Cliffs

This, man.  Just... this.

If life is a parade, we don’t stop because of rain (contrary to the idiom). First, because if we are marching and tossing our batons with real love and trust, rain can’t do a dang thing to our intention. In fact, unforeseen weather can crispen our focus if we let it in without agenda. But also because weather is unpredictable and delivers what it will and, I believe, it is our high job to realign our mission and dedicate ourselves to the most important things.

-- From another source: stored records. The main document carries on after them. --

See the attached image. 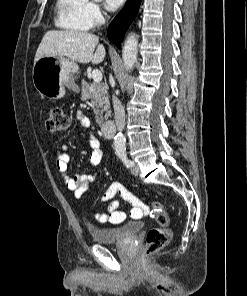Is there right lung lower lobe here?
Here are the masks:
<instances>
[{
  "instance_id": "1",
  "label": "right lung lower lobe",
  "mask_w": 247,
  "mask_h": 296,
  "mask_svg": "<svg viewBox=\"0 0 247 296\" xmlns=\"http://www.w3.org/2000/svg\"><path fill=\"white\" fill-rule=\"evenodd\" d=\"M140 3L141 0H127L124 8L115 17L108 28L109 40L119 48H121L120 44L123 41L128 27L139 10Z\"/></svg>"
}]
</instances>
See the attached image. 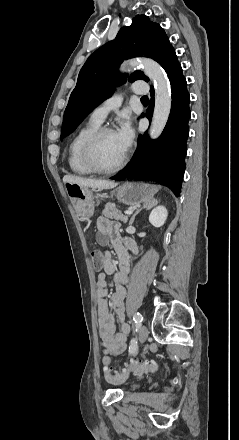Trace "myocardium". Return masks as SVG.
<instances>
[{"instance_id":"myocardium-1","label":"myocardium","mask_w":239,"mask_h":440,"mask_svg":"<svg viewBox=\"0 0 239 440\" xmlns=\"http://www.w3.org/2000/svg\"><path fill=\"white\" fill-rule=\"evenodd\" d=\"M115 132L110 126L98 127L85 141L83 146V159L87 167L98 174H113L121 170L129 158V151L126 150L118 163L111 168H105L96 159V148L100 139L107 133Z\"/></svg>"}]
</instances>
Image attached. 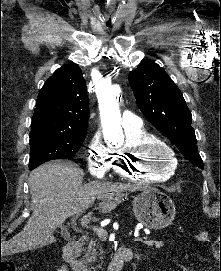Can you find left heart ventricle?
I'll list each match as a JSON object with an SVG mask.
<instances>
[{
  "instance_id": "b2bd125f",
  "label": "left heart ventricle",
  "mask_w": 221,
  "mask_h": 271,
  "mask_svg": "<svg viewBox=\"0 0 221 271\" xmlns=\"http://www.w3.org/2000/svg\"><path fill=\"white\" fill-rule=\"evenodd\" d=\"M154 153H157V152H154ZM156 163H159V161H156Z\"/></svg>"
}]
</instances>
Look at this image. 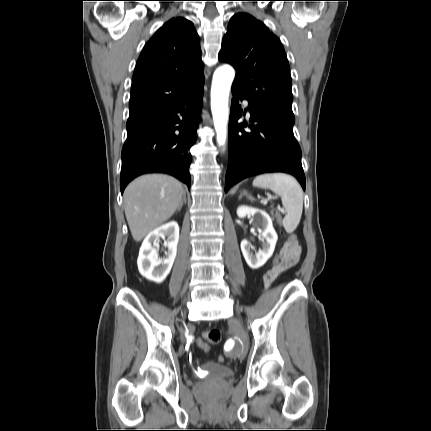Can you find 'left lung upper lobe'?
Masks as SVG:
<instances>
[{"mask_svg": "<svg viewBox=\"0 0 431 431\" xmlns=\"http://www.w3.org/2000/svg\"><path fill=\"white\" fill-rule=\"evenodd\" d=\"M219 60L236 69L232 88L249 102L294 117L289 63L280 40L249 14L234 15L222 41Z\"/></svg>", "mask_w": 431, "mask_h": 431, "instance_id": "1", "label": "left lung upper lobe"}]
</instances>
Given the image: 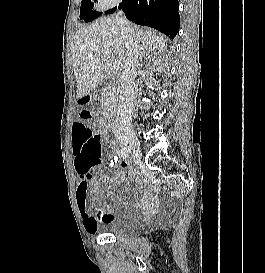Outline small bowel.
Returning a JSON list of instances; mask_svg holds the SVG:
<instances>
[{"label":"small bowel","mask_w":265,"mask_h":273,"mask_svg":"<svg viewBox=\"0 0 265 273\" xmlns=\"http://www.w3.org/2000/svg\"><path fill=\"white\" fill-rule=\"evenodd\" d=\"M92 107L90 100L87 98H81L78 102V114L77 121L72 127V146L74 156V168L77 175V191L76 201L80 212V215L84 222V228L89 234H96L101 225L110 221L113 216L103 202L99 186L106 185L108 183L118 184L124 174V171L128 167V162L124 158L121 159L120 164L123 169L122 174L115 179H110L107 176H101L97 179L96 184L90 185V179L92 178L91 171H83L79 166V159L81 157L80 149L77 150V129H89V124H84L88 119H92ZM93 204V207L91 206Z\"/></svg>","instance_id":"1"}]
</instances>
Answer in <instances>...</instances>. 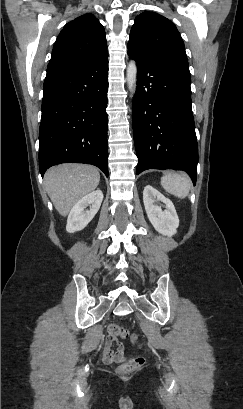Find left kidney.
<instances>
[{"mask_svg":"<svg viewBox=\"0 0 243 409\" xmlns=\"http://www.w3.org/2000/svg\"><path fill=\"white\" fill-rule=\"evenodd\" d=\"M156 201L163 202L166 209L162 210L160 206L155 205ZM143 202L148 219L156 231L169 237L176 234L179 218L171 200L152 186L147 185L143 191Z\"/></svg>","mask_w":243,"mask_h":409,"instance_id":"left-kidney-1","label":"left kidney"}]
</instances>
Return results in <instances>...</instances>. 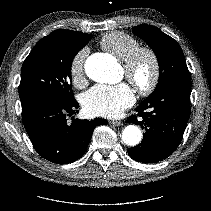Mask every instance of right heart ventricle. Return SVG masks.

I feel like this is my life-long quest.  To 'dedicate [myself] to the most important things'.  Even as a little girl, I remember thinking "how can I be really real and really good?"  Trauma and pain brings these impulses to the forefront.  "I need to have my life mean something to honor them/him/her."  New ways to be real and to be meaningful hit me in flashes, and it's a transcendant wonderful feeling.  Gardening?  Charitable giving?  Calling every friend in my address book?  Meditating? Being a foreign service officer/university advisor/doula? I throw myself off the cliffs of these ideas headfirst joyfully.

But then I hit the water.  Hard.  Because constantly searching for ways to better yourself implies that you're not really good enough as you are.  So I flounder.  I sit on the couch and watch Netflix all night.  I eat crap food.  I don't call my sisters.  I am not good enough.  And each headlong attempt is another moment where I'm drowning in deep water.

I need to learn how to jump feet first from a lower rock first and test the waters of new ideas before diving in.  To go back to Nici's quote, I think that starts with love and trust.

So much falls into place when we choose love. And with love comes her sister wives: trust, contentment, optimism, empathy, communication and drive.

Just, love.  I think I'll give that a shot.